◆ What needs to be done: Write out the listing verbatim. No pictures belong in it.

○ ○ ○

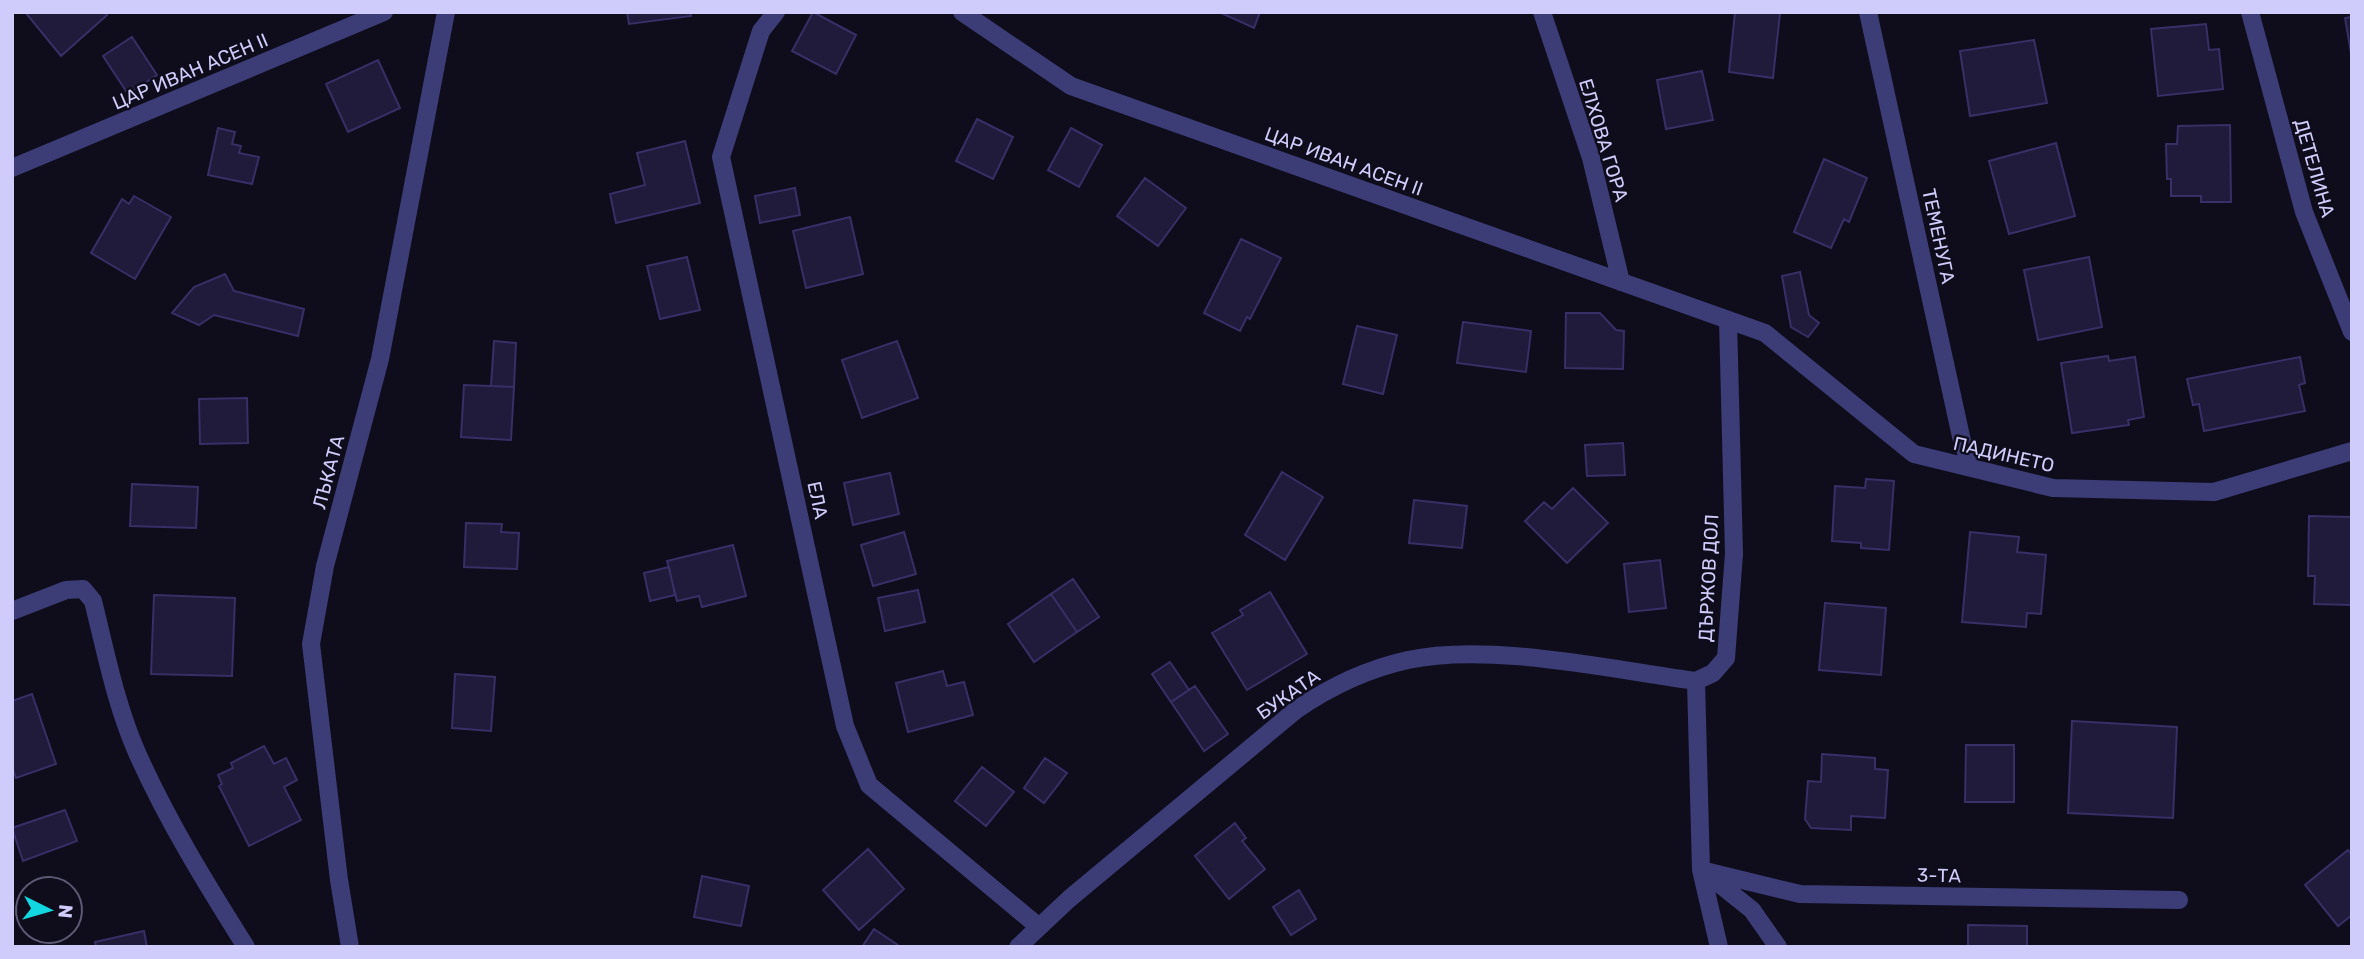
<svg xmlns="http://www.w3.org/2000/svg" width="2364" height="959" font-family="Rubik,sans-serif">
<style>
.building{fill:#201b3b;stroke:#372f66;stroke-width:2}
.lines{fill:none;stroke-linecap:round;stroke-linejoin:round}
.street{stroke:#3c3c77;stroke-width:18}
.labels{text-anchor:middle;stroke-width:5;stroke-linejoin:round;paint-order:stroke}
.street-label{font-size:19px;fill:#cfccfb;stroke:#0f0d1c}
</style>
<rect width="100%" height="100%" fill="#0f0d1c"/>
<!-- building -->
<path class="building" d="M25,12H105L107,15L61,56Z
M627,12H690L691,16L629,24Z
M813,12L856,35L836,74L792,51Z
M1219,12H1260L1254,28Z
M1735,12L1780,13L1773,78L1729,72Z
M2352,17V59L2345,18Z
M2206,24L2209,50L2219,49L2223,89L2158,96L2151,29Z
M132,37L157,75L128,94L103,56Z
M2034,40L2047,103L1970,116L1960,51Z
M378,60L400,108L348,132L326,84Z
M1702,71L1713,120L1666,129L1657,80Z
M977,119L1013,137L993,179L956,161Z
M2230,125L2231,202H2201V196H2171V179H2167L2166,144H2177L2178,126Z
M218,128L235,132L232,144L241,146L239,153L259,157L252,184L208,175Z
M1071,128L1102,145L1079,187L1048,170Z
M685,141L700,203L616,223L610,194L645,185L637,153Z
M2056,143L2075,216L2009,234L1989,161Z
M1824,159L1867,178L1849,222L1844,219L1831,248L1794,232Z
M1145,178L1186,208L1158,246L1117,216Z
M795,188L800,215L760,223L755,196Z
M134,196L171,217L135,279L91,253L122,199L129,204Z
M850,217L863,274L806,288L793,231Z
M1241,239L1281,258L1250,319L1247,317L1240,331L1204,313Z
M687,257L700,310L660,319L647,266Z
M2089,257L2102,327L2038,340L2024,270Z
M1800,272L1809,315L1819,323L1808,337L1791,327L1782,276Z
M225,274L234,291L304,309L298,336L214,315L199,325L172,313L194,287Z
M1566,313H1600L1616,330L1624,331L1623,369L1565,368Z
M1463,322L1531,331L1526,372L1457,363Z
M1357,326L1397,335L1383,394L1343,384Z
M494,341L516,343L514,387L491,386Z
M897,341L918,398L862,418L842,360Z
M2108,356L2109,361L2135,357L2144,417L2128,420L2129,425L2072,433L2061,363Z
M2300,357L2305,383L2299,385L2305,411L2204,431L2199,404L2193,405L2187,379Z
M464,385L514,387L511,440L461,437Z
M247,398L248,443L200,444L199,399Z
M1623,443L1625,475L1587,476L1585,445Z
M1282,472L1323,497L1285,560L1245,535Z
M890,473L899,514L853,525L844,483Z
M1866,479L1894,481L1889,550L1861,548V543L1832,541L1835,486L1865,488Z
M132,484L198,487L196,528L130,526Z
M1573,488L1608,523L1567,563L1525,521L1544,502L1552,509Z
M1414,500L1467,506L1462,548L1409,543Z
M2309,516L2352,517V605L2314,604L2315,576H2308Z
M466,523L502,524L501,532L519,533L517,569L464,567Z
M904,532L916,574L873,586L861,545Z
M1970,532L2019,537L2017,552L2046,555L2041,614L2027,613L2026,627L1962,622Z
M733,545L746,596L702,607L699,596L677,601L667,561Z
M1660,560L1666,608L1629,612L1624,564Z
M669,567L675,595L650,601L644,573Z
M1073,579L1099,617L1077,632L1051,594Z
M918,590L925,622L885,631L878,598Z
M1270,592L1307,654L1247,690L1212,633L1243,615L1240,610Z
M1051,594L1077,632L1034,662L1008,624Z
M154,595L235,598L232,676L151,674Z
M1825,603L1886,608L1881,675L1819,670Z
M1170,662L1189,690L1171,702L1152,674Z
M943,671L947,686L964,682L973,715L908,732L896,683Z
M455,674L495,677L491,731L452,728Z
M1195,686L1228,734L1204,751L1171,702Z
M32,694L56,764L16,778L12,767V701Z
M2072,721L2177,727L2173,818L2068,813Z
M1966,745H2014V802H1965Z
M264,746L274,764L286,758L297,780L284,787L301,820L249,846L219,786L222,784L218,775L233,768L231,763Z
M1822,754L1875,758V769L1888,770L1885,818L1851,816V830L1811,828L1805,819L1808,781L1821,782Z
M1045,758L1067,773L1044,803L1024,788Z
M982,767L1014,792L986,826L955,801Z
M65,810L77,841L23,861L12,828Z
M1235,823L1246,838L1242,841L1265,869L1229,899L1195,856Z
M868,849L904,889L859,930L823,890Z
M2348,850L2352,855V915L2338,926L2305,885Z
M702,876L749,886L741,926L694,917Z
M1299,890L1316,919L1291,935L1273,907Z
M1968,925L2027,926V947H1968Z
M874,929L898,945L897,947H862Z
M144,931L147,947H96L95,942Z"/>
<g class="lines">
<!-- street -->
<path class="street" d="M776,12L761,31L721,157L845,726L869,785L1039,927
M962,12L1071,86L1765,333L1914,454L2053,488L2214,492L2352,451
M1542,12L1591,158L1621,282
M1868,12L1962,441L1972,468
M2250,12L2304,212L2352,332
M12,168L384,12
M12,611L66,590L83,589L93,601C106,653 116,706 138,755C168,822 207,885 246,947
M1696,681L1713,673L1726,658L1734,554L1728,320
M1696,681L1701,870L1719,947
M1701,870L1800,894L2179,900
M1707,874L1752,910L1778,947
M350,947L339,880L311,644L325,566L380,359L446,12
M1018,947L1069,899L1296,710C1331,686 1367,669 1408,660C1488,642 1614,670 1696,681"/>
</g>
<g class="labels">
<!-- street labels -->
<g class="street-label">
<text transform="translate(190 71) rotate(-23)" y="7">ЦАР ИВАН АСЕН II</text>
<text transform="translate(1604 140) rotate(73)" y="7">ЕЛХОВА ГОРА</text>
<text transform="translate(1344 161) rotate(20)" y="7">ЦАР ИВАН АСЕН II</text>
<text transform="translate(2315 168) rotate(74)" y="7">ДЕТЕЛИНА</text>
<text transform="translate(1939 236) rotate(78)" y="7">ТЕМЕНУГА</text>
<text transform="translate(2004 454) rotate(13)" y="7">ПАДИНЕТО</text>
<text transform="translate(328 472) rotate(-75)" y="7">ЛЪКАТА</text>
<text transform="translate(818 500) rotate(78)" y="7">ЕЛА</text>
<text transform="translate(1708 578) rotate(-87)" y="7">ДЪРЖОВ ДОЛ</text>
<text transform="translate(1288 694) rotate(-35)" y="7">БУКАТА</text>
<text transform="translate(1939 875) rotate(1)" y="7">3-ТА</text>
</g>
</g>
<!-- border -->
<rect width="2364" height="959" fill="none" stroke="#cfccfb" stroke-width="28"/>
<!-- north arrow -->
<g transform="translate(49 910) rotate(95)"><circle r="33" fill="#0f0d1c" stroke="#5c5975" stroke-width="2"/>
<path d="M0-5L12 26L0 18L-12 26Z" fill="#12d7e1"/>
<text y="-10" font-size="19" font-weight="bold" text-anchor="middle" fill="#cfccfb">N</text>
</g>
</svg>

○ ○ ○

◆ Finished exercise:
<svg xmlns="http://www.w3.org/2000/svg" width="2364" height="959" font-family="Rubik,sans-serif">
<style>
.building{fill:#201b3b;stroke:#372f66;stroke-width:2}
.lines{fill:none;stroke-linecap:round;stroke-linejoin:round}
.street{stroke:#3c3c77;stroke-width:18}
.labels{text-anchor:middle;stroke-width:5;stroke-linejoin:round;paint-order:stroke}
.street-label{font-size:19px;fill:#cfccfb;stroke:#0f0d1c}
</style>
<rect width="100%" height="100%" fill="#0f0d1c"/>
<!-- building -->
<path class="building" d="M25,12H105L107,15L61,56Z
M627,12H690L691,16L629,24Z
M813,12L856,35L836,74L792,51Z
M1219,12H1260L1254,28Z
M1735,12L1780,13L1773,78L1729,72Z
M2352,17V59L2345,18Z
M2206,24L2209,50L2219,49L2223,89L2158,96L2151,29Z
M132,37L157,75L128,94L103,56Z
M2034,40L2047,103L1970,116L1960,51Z
M378,60L400,108L348,132L326,84Z
M1702,71L1713,120L1666,129L1657,80Z
M977,119L1013,137L993,179L956,161Z
M2230,125L2231,202H2201V196H2171V179H2167L2166,144H2177L2178,126Z
M218,128L235,132L232,144L241,146L239,153L259,157L252,184L208,175Z
M1071,128L1102,145L1079,187L1048,170Z
M685,141L700,203L616,223L610,194L645,185L637,153Z
M2056,143L2075,216L2009,234L1989,161Z
M1824,159L1867,178L1849,222L1844,219L1831,248L1794,232Z
M1145,178L1186,208L1158,246L1117,216Z
M795,188L800,215L760,223L755,196Z
M134,196L171,217L135,279L91,253L122,199L129,204Z
M850,217L863,274L806,288L793,231Z
M1241,239L1281,258L1250,319L1247,317L1240,331L1204,313Z
M687,257L700,310L660,319L647,266Z
M2089,257L2102,327L2038,340L2024,270Z
M1800,272L1809,315L1819,323L1808,337L1791,327L1782,276Z
M225,274L234,291L304,309L298,336L214,315L199,325L172,313L194,287Z
M1566,313H1600L1616,330L1624,331L1623,369L1565,368Z
M1463,322L1531,331L1526,372L1457,363Z
M1357,326L1397,335L1383,394L1343,384Z
M494,341L516,343L514,387L491,386Z
M897,341L918,398L862,418L842,360Z
M2108,356L2109,361L2135,357L2144,417L2128,420L2129,425L2072,433L2061,363Z
M2300,357L2305,383L2299,385L2305,411L2204,431L2199,404L2193,405L2187,379Z
M464,385L514,387L511,440L461,437Z
M247,398L248,443L200,444L199,399Z
M1623,443L1625,475L1587,476L1585,445Z
M1282,472L1323,497L1285,560L1245,535Z
M890,473L899,514L853,525L844,483Z
M1866,479L1894,481L1889,550L1861,548V543L1832,541L1835,486L1865,488Z
M132,484L198,487L196,528L130,526Z
M1573,488L1608,523L1567,563L1525,521L1544,502L1552,509Z
M1414,500L1467,506L1462,548L1409,543Z
M2309,516L2352,517V605L2314,604L2315,576H2308Z
M466,523L502,524L501,532L519,533L517,569L464,567Z
M904,532L916,574L873,586L861,545Z
M1970,532L2019,537L2017,552L2046,555L2041,614L2027,613L2026,627L1962,622Z
M733,545L746,596L702,607L699,596L677,601L667,561Z
M1660,560L1666,608L1629,612L1624,564Z
M669,567L675,595L650,601L644,573Z
M1073,579L1099,617L1077,632L1051,594Z
M918,590L925,622L885,631L878,598Z
M1270,592L1307,654L1247,690L1212,633L1243,615L1240,610Z
M1051,594L1077,632L1034,662L1008,624Z
M154,595L235,598L232,676L151,674Z
M1825,603L1886,608L1881,675L1819,670Z
M1170,662L1189,690L1171,702L1152,674Z
M943,671L947,686L964,682L973,715L908,732L896,683Z
M455,674L495,677L491,731L452,728Z
M1195,686L1228,734L1204,751L1171,702Z
M32,694L56,764L16,778L12,767V701Z
M2072,721L2177,727L2173,818L2068,813Z
M1966,745H2014V802H1965Z
M264,746L274,764L286,758L297,780L284,787L301,820L249,846L219,786L222,784L218,775L233,768L231,763Z
M1822,754L1875,758V769L1888,770L1885,818L1851,816V830L1811,828L1805,819L1808,781L1821,782Z
M1045,758L1067,773L1044,803L1024,788Z
M982,767L1014,792L986,826L955,801Z
M65,810L77,841L23,861L12,828Z
M1235,823L1246,838L1242,841L1265,869L1229,899L1195,856Z
M868,849L904,889L859,930L823,890Z
M2348,850L2352,855V915L2338,926L2305,885Z
M702,876L749,886L741,926L694,917Z
M1299,890L1316,919L1291,935L1273,907Z
M1968,925L2027,926V947H1968Z
M874,929L898,945L897,947H862Z
M144,931L147,947H96L95,942Z"/>
<g class="lines">
<!-- street -->
<path class="street" d="M776,12L761,31L721,157L845,726L869,785L1039,927
M962,12L1071,86L1765,333L1914,454L2053,488L2214,492L2352,451
M1542,12L1591,158L1621,282
M1868,12L1962,441L1972,468
M2250,12L2304,212L2352,332
M12,168L384,12
M12,611L66,590L83,589L93,601C106,653 116,706 138,755C168,822 207,885 246,947
M1696,681L1713,673L1726,658L1734,554L1728,320
M1696,681L1701,870L1719,947
M1701,870L1800,894L2179,900
M1707,874L1752,910L1778,947
M350,947L339,880L311,644L325,566L380,359L446,12
M1018,947L1069,899L1296,710C1331,686 1367,669 1408,660C1488,642 1614,670 1696,681"/>
</g>
<g class="labels">
<!-- street labels -->
<g class="street-label">
<text transform="translate(190 71) rotate(-23)" y="7">ЦАР ИВАН АСЕН II</text>
<text transform="translate(1604 140) rotate(73)" y="7">ЕЛХОВА ГОРА</text>
<text transform="translate(1344 161) rotate(20)" y="7">ЦАР ИВАН АСЕН II</text>
<text transform="translate(2315 168) rotate(74)" y="7">ДЕТЕЛИНА</text>
<text transform="translate(1939 236) rotate(78)" y="7">ТЕМЕНУГА</text>
<text transform="translate(2004 454) rotate(13)" y="7">ПАДИНЕТО</text>
<text transform="translate(328 472) rotate(-75)" y="7">ЛЪКАТА</text>
<text transform="translate(818 500) rotate(78)" y="7">ЕЛА</text>
<text transform="translate(1708 578) rotate(-87)" y="7">ДЪРЖОВ ДОЛ</text>
<text transform="translate(1288 694) rotate(-35)" y="7">БУКАТА</text>
<text transform="translate(1939 875) rotate(1)" y="7">3-ТА</text>
</g>
</g>
<!-- border -->
<rect width="2364" height="959" fill="none" stroke="#cfccfb" stroke-width="28"/>
<!-- north arrow -->
<g transform="translate(49 910) rotate(95)"><circle r="33" fill="#0f0d1c" stroke="#5c5975" stroke-width="2"/>
<path d="M0-5L12 26L0 18L-12 26Z" fill="#12d7e1"/>
<text y="-10" font-size="19" font-weight="bold" text-anchor="middle" fill="#cfccfb">N</text>
</g>
</svg>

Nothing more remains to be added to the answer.